IL: Countries with the tradition of home births, such as the Netherlands, don’t yield statistically worse results with home births, and WHO research proves that a home environment doesn’t pose a higher risk for a woman and a child than a hospital. Obviously, presuming that we are talking about a physiological [natural] pregnancy and birth, the help of a trained and experienced midwife is sufficient. Slovak midwives assisted at home births until about the 1950s-1960s. Today they are no longer trained for home births, but that doesn’t mean they don’t have the necessary knowledge and experience. Based on the current legislation they have the competence to assist at a physiological birth in hospitals, and at home in case the birth is in a stage where the transport to a hospital would be impossible. The risks of home births are similar to those in hospital births. I dare say that providing there are almost no interventions in the birth process at home they might be even lower. But if the care is well managed, these risks can be eliminated altogether.
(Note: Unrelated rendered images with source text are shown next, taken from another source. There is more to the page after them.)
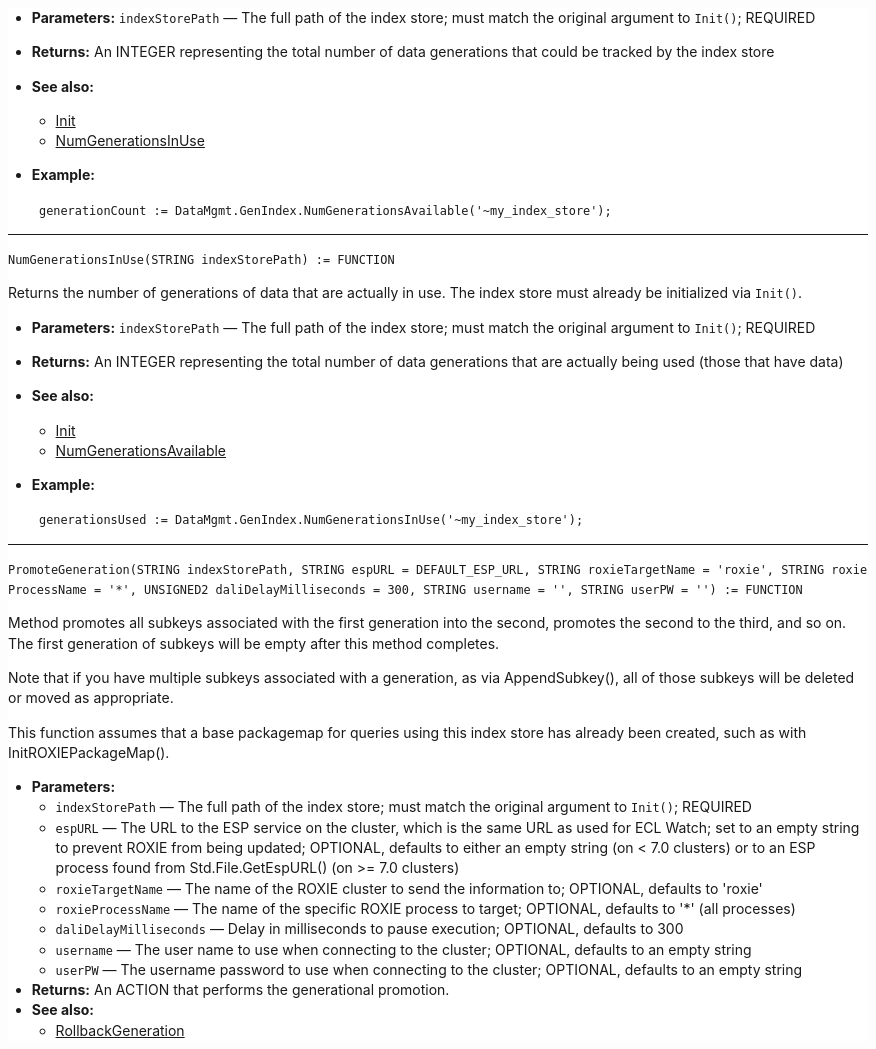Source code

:  * **Parameters:** `indexStorePath` — The full path of the index store; must match the original argument to `Init()`; REQUIRED
 * **Returns:** An INTEGER representing the total number of data generations that could be tracked by the index store
 * **See also:**
   * [Init](#genindex_init)
   * [NumGenerationsInUse](#genindex_numgenerationsinuse)
 * **Example:**

	    generationCount := DataMgmt.GenIndex.NumGenerationsAvailable('~my_index_store');

___

<a name="genindex_numgenerationsinuse"></a>
`NumGenerationsInUse(STRING indexStorePath) := FUNCTION`

Returns the number of generations of data that are actually in use. The index
store must already be initialized via `Init()`.

 * **Parameters:** `indexStorePath` — The full path of the index store; must match the original argument to `Init()`; REQUIRED
 * **Returns:** An INTEGER representing the total number of data generations that are actually being used (those that have data)
 * **See also:**
   * [Init](#genindex_init)
   * [NumGenerationsAvailable](#genindex_numgenerationsavailable)
 * **Example:**

	    generationsUsed := DataMgmt.GenIndex.NumGenerationsInUse('~my_index_store');

___

<a name="genindex_promotegeneration"></a>
`PromoteGeneration(STRING indexStorePath, STRING espURL = DEFAULT_ESP_URL, STRING roxieTargetName = 'roxie', STRING roxieProcessName = '*', UNSIGNED2 daliDelayMilliseconds = 300, STRING username = '', STRING userPW = '') := FUNCTION`

Method promotes all subkeys associated with the first generation into the
second, promotes the second to the third, and so on.  The first generation of
subkeys will be empty after this method completes.

Note that if you have multiple subkeys associated with a generation, as via
AppendSubkey(), all of those subkeys will be deleted or moved as appropriate.

This function assumes that a base packagemap for queries using this index store
has already been created, such as with InitROXIEPackageMap().

 * **Parameters:**
   * `indexStorePath` — The full path of the index store; must match the original argument to `Init()`; REQUIRED
   * `espURL` — The URL to the ESP service on the cluster, which is the same URL as used for ECL Watch; set to an empty string to prevent ROXIE from being updated; OPTIONAL, defaults to either an empty string (on < 7.0 clusters) or to an ESP process found from Std.File.GetEspURL() (on >= 7.0 clusters)
   * `roxieTargetName` — The name of the ROXIE cluster to send the information to; OPTIONAL, defaults to 'roxie'
   * `roxieProcessName` — The name of the specific ROXIE process to target; OPTIONAL, defaults to '*' (all processes)
   * `daliDelayMilliseconds` — Delay in milliseconds to pause execution; OPTIONAL, defaults to 300
   * `username` — The user name to use when connecting to the cluster; OPTIONAL, defaults to an empty string
   * `userPW` — The username password to use when connecting to the cluster; OPTIONAL, defaults to an empty string
 * **Returns:** An ACTION that performs the generational promotion.
 * **See also:**
   * [RollbackGeneration](#genindex_rollbackgeneration)
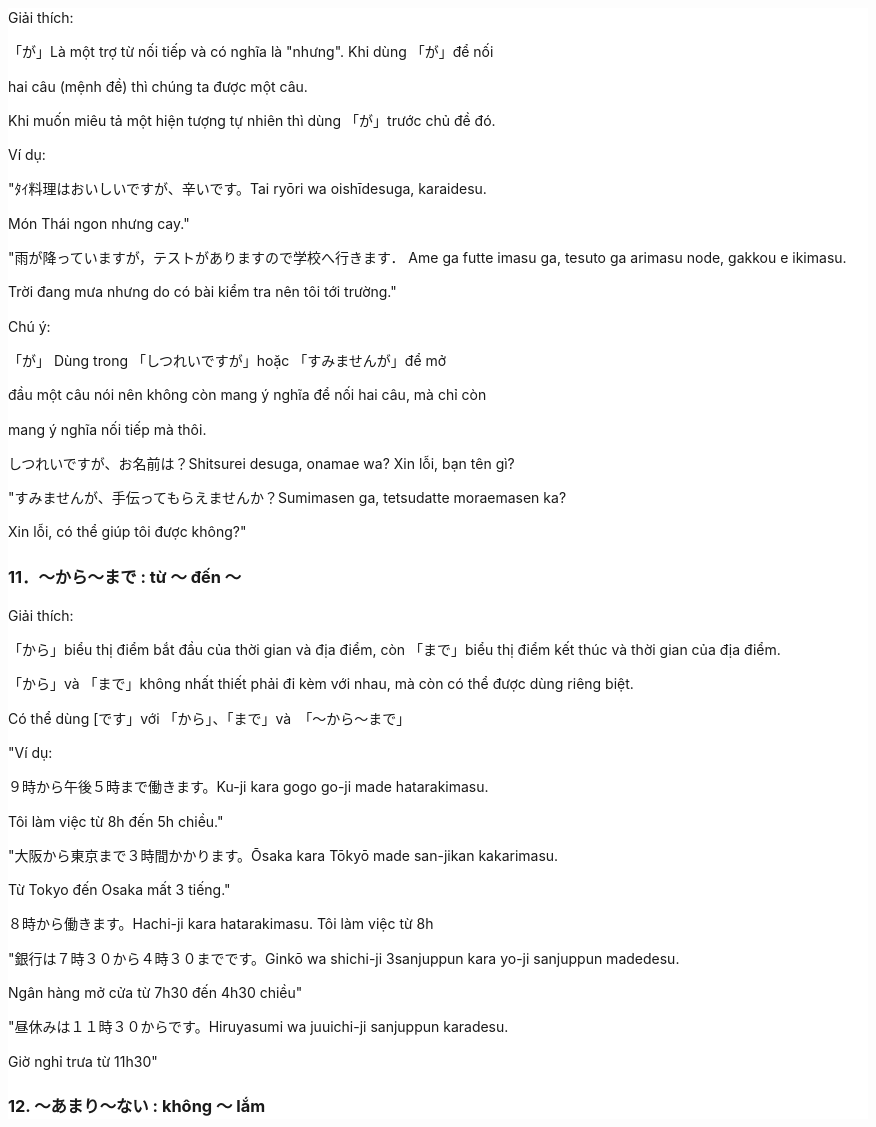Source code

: Giải thích:

「が」Là một trợ từ nối tiếp và có nghĩa là "nhưng". Khi dùng 「が」để nối

hai câu (mệnh đề) thì chúng ta được một câu.

Khi muốn miêu tả một hiện tượng tự nhiên thì dùng 「が」trước chủ đề đó.

Ví dụ:

"ﾀｲ料理はおいしいですが、辛いです。Tai ryōri wa oishīdesuga, karaidesu.

Món Thái ngon nhưng cay."

"雨が降っていますが，テストがありますので学校へ行きます． Ame ga futte imasu ga, tesuto ga arimasu node, gakkou e ikimasu.

Trời đang mưa nhưng do có bài kiểm tra nên tôi tới trường."

Chú ý:

「が」 Dùng trong 「しつれいですが」hoặc 「すみませんが」để mở

đầu một câu nói nên không còn mang ý nghĩa để nối hai câu, mà chỉ còn

mang ý nghĩa nối tiếp mà thôi.

しつれいですが、お名前は？Shitsurei desuga, onamae wa? Xin lỗi, bạn tên gì?

"すみませんが、手伝ってもらえませんか？Sumimasen ga, tetsudatte moraemasen ka?

Xin lỗi, có thể giúp tôi được không?"

### 11．～から～まで : từ ～ đến ～

Giải thích:

「から」biểu thị điểm bắt đầu của thời gian và địa điểm, còn 「まで」biểu thị điểm kết thúc và thời gian của địa điểm.

「から」và 「まで」không nhất thiết phải đi kèm với nhau, mà còn có thể được dùng riêng biệt.

Có thể dùng [です」với 「から」、「まで」và　「～から～まで」

"Ví dụ:

９時から午後５時まで働きます。Ku-ji kara gogo go-ji made hatarakimasu.

Tôi làm việc từ 8h đến 5h chiều."

"大阪から東京まで３時間かかります。Ōsaka kara Tōkyō made san-jikan kakarimasu.

Từ Tokyo đến Osaka mất 3 tiếng."

８時から働きます。Hachi-ji kara hatarakimasu. Tôi làm việc từ 8h

"銀行は７時３０から４時３０までです。Ginkō wa shichi-ji 3sanjuppun kara yo-ji sanjuppun madedesu.

Ngân hàng mở cửa từ 7h30 đến 4h30 chiều"

"昼休みは１１時３０からです。Hiruyasumi wa juuichi-ji sanjuppun karadesu.

Giờ nghỉ trưa từ 11h30"

### 12\. ～あまり～ない : không ～ lắm
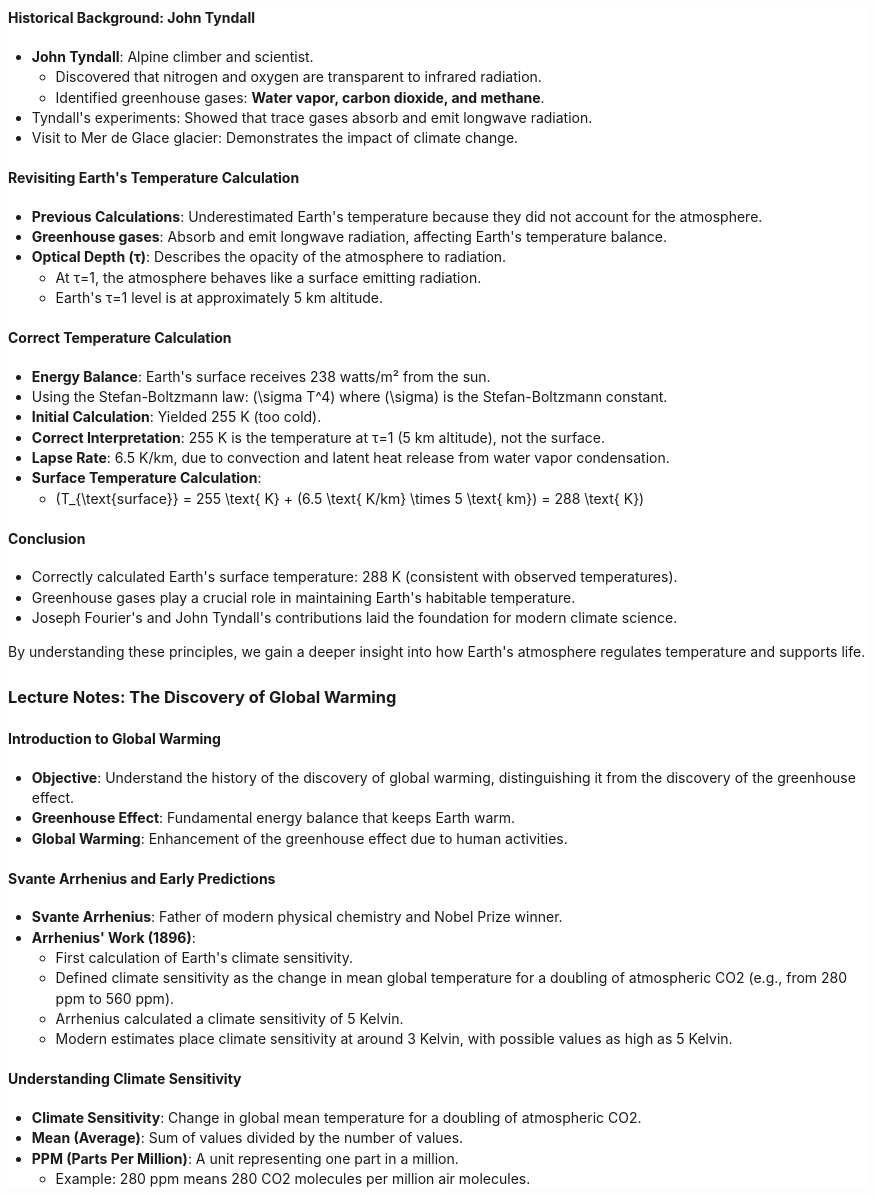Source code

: #### Historical Background: John Tyndall
- **John Tyndall**: Alpine climber and scientist.
  - Discovered that nitrogen and oxygen are transparent to infrared radiation.
  - Identified greenhouse gases: **Water vapor, carbon dioxide, and methane**.
- Tyndall's experiments: Showed that trace gases absorb and emit longwave radiation.
- Visit to Mer de Glace glacier: Demonstrates the impact of climate change.

#### Revisiting Earth's Temperature Calculation
- **Previous Calculations**: Underestimated Earth's temperature because they did not account for the atmosphere.
- **Greenhouse gases**: Absorb and emit longwave radiation, affecting Earth's temperature balance.
- **Optical Depth (τ)**: Describes the opacity of the atmosphere to radiation.
  - At τ=1, the atmosphere behaves like a surface emitting radiation.
  - Earth's τ=1 level is at approximately 5 km altitude.

#### Correct Temperature Calculation
- **Energy Balance**: Earth's surface receives 238 watts/m² from the sun.
- Using the Stefan-Boltzmann law: \(\sigma T^4\) where \(\sigma\) is the Stefan-Boltzmann constant.
- **Initial Calculation**: Yielded 255 K (too cold).
- **Correct Interpretation**: 255 K is the temperature at τ=1 (5 km altitude), not the surface.
- **Lapse Rate**: 6.5 K/km, due to convection and latent heat release from water vapor condensation.
- **Surface Temperature Calculation**:
  - \(T_{\text{surface}} = 255 \text{ K} + (6.5 \text{ K/km} \times 5 \text{ km}) = 288 \text{ K}\)

#### Conclusion
- Correctly calculated Earth's surface temperature: 288 K (consistent with observed temperatures).
- Greenhouse gases play a crucial role in maintaining Earth's habitable temperature.
- Joseph Fourier's and John Tyndall's contributions laid the foundation for modern climate science.

By understanding these principles, we gain a deeper insight into how Earth's atmosphere regulates temperature and supports life.

### Lecture Notes: The Discovery of Global Warming

#### Introduction to Global Warming
- **Objective**: Understand the history of the discovery of global warming, distinguishing it from the discovery of the greenhouse effect.
- **Greenhouse Effect**: Fundamental energy balance that keeps Earth warm.
- **Global Warming**: Enhancement of the greenhouse effect due to human activities.

#### Svante Arrhenius and Early Predictions
- **Svante Arrhenius**: Father of modern physical chemistry and Nobel Prize winner.
- **Arrhenius' Work (1896)**:
  - First calculation of Earth's climate sensitivity.
  - Defined climate sensitivity as the change in mean global temperature for a doubling of atmospheric CO2 (e.g., from 280 ppm to 560 ppm).
  - Arrhenius calculated a climate sensitivity of 5 Kelvin.
  - Modern estimates place climate sensitivity at around 3 Kelvin, with possible values as high as 5 Kelvin.

#### Understanding Climate Sensitivity
- **Climate Sensitivity**: Change in global mean temperature for a doubling of atmospheric CO2.
- **Mean (Average)**: Sum of values divided by the number of values.
- **PPM (Parts Per Million)**: A unit representing one part in a million.
  - Example: 280 ppm means 280 CO2 molecules per million air molecules.
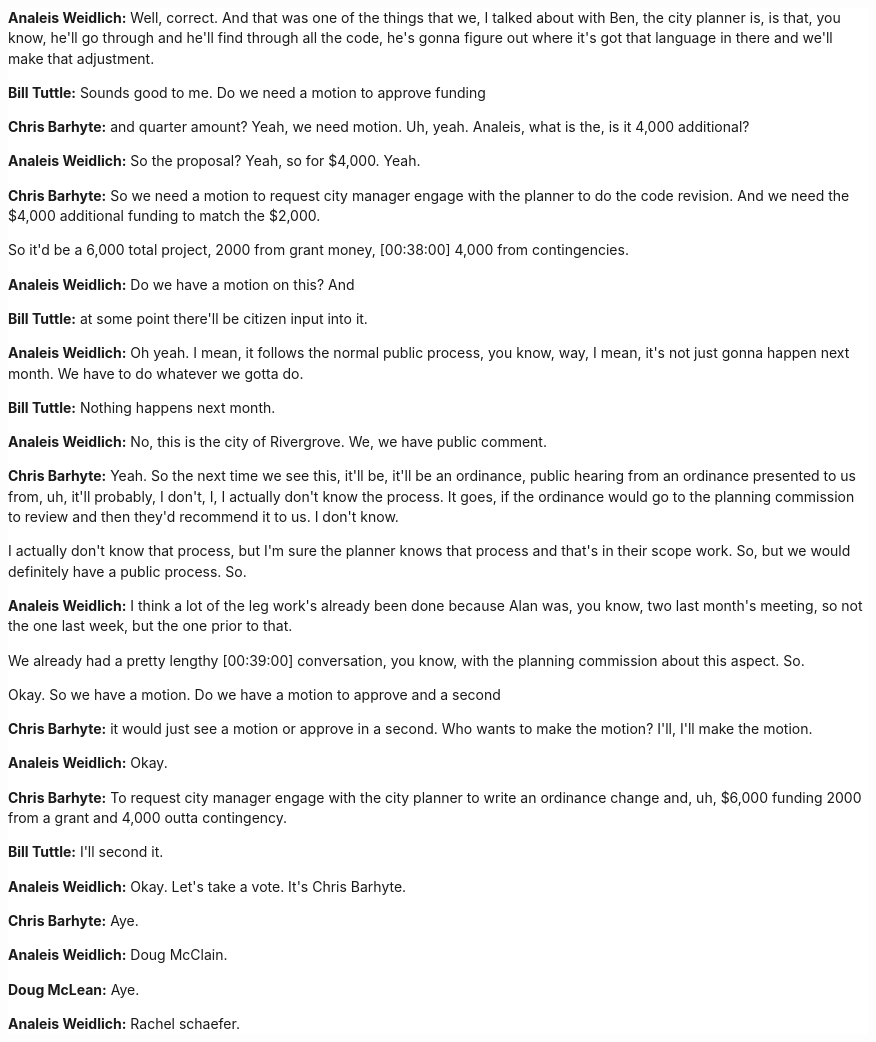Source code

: **Analeis Weidlich:** Well, correct. And that was one of the things that we, I talked about with Ben, the city planner is, is that, you know, he'll go through and he'll find through all the code, he's gonna figure out where it's got that language in there and we'll make that adjustment.

**Bill Tuttle:** Sounds good to me. Do we need a motion to approve funding 

**Chris Barhyte:** and quarter amount? Yeah, we need motion. Uh, yeah. Analeis, what is the, is it 4,000 additional? 

**Analeis Weidlich:** So the proposal? Yeah, so for $4,000. Yeah. 

**Chris Barhyte:** So we need a motion to request city manager engage with the planner to do the code revision. And we need the $4,000 additional funding to match the $2,000.

So it'd be a 6,000 total project, 2000 from grant money, [00:38:00] 4,000 from contingencies. 

**Analeis Weidlich:** Do we have a motion on this? And 

**Bill Tuttle:** at some point there'll be citizen input into it. 

**Analeis Weidlich:** Oh yeah. I mean, it follows the normal public process, you know, way, I mean, it's not just gonna happen next month. We have to do whatever we gotta do.

**Bill Tuttle:** Nothing happens next month. 

**Analeis Weidlich:** No, this is the city of Rivergrove. We, we have public comment.

**Chris Barhyte:** Yeah. So the next time we see this, it'll be, it'll be an ordinance, public hearing from an ordinance presented to us from, uh, it'll probably, I don't, I, I actually don't know the process. It goes, if the ordinance would go to the planning commission to review and then they'd recommend it to us. I don't know.

I actually don't know that process, but I'm sure the planner knows that process and that's in their scope work. So, but we would definitely have a public process. So. 

**Analeis Weidlich:** I think a lot of the leg work's already been done because Alan was, you know, two last month's meeting, so not the one last week, but the one prior to that.

We already had a pretty lengthy [00:39:00] conversation, you know, with the planning commission about this aspect. So.

Okay. So we have a motion. Do we have a motion to approve and a second 

**Chris Barhyte:** it would just see a motion or approve in a second. Who wants to make the motion? I'll, I'll make the motion. 

**Analeis Weidlich:** Okay. 

**Chris Barhyte:** To request city manager engage with the city planner to write an ordinance change and, uh, $6,000 funding 2000 from a grant and 4,000 outta contingency.

**Bill Tuttle:** I'll second it. 

**Analeis Weidlich:** Okay. Let's take a vote. It's Chris Barhyte. 

**Chris Barhyte:** Aye. 

**Analeis Weidlich:** Doug McClain. 

**Doug McLean:** Aye. 

**Analeis Weidlich:** Rachel schaefer. 
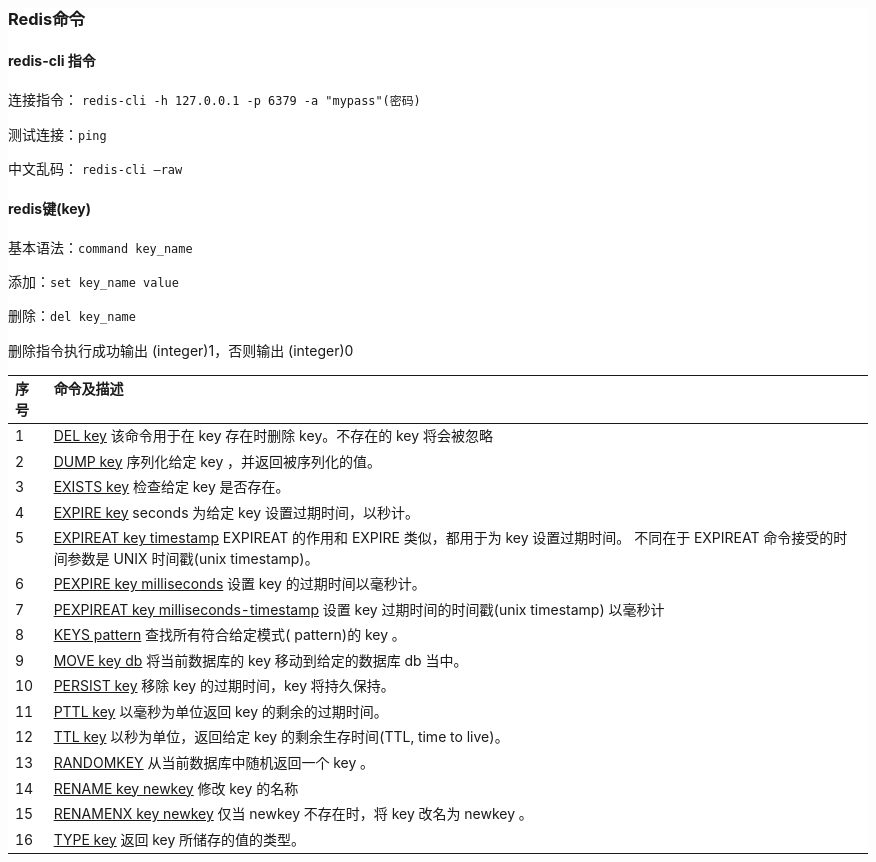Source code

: 

### Redis命令

#### redis-cli 指令

连接指令： `redis-cli -h 127.0.0.1 -p 6379 -a "mypass"(密码)`

测试连接：`ping`

中文乱码： `redis-cli —raw`





#### redis键(key)

基本语法：`command key_name`

添加：`set key_name value`

删除：`del key_name`

删除指令执行成功输出 (integer)1，否则输出 (integer)0



| 序号 | 命令及描述                                                   |
| :--- | :----------------------------------------------------------- |
| 1    | [DEL key](http://www.runoob.com/redis/keys-del.html) 该命令用于在 key 存在时删除 key。不存在的 key 将会被忽略 |
| 2    | [DUMP key](http://www.runoob.com/redis/keys-dump.html)  序列化给定 key ，并返回被序列化的值。 |
| 3    | [EXISTS key](http://www.runoob.com/redis/keys-exists.html)  检查给定 key 是否存在。 |
| 4    | [EXPIRE key](http://www.runoob.com/redis/keys-expire.html) seconds 为给定 key 设置过期时间，以秒计。 |
| 5    | [EXPIREAT key timestamp](http://www.runoob.com/redis/keys-expireat.html)  EXPIREAT 的作用和 EXPIRE 类似，都用于为 key 设置过期时间。 不同在于 EXPIREAT 命令接受的时间参数是 UNIX 时间戳(unix timestamp)。 |
| 6    | [PEXPIRE key milliseconds](http://www.runoob.com/redis/keys-pexpire.html)  设置 key 的过期时间以毫秒计。 |
| 7    | [PEXPIREAT key milliseconds-timestamp](http://www.runoob.com/redis/keys-pexpireat.html)  设置 key 过期时间的时间戳(unix timestamp) 以毫秒计 |
| 8    | [KEYS pattern](http://www.runoob.com/redis/keys-keys.html)  查找所有符合给定模式( pattern)的 key 。 |
| 9    | [MOVE key db](http://www.runoob.com/redis/keys-move.html)  将当前数据库的 key 移动到给定的数据库 db 当中。 |
| 10   | [PERSIST key](http://www.runoob.com/redis/keys-persist.html)  移除 key 的过期时间，key 将持久保持。 |
| 11   | [PTTL key](http://www.runoob.com/redis/keys-pttl.html)  以毫秒为单位返回 key 的剩余的过期时间。 |
| 12   | [TTL key](http://www.runoob.com/redis/keys-ttl.html)  以秒为单位，返回给定 key 的剩余生存时间(TTL, time to live)。 |
| 13   | [RANDOMKEY](http://www.runoob.com/redis/keys-randomkey.html)  从当前数据库中随机返回一个 key 。 |
| 14   | [RENAME key newkey](http://www.runoob.com/redis/keys-rename.html)  修改 key 的名称 |
| 15   | [RENAMENX key newkey](http://www.runoob.com/redis/keys-renamenx.html)  仅当 newkey 不存在时，将 key 改名为 newkey 。 |
| 16   | [TYPE key](http://www.runoob.com/redis/keys-type.html)  返回 key 所储存的值的类型。 |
The will to resolve this whole issue is necessary.
TSS: What is the practice in cases when a mother gives birth to her child at home unplanned?
IL: If an unplanned birth at home occurs and a midwife is present, she is able to manage it, providing it is a normal birth. She can evaluate the postpartum wound of the mother and she can evaluate the condition of the newborn. Afterwards, if the mother wishes, she calls a gynaecologist and a paediatrician, or she arranges for the transport of the mother and child to the nearest hospital. If complications occur during labour, the midwife must call for emergency medical assistance, which then transports the mother to the nearest hospital. The important thing is that [the midwife] is able to identify any complications in time.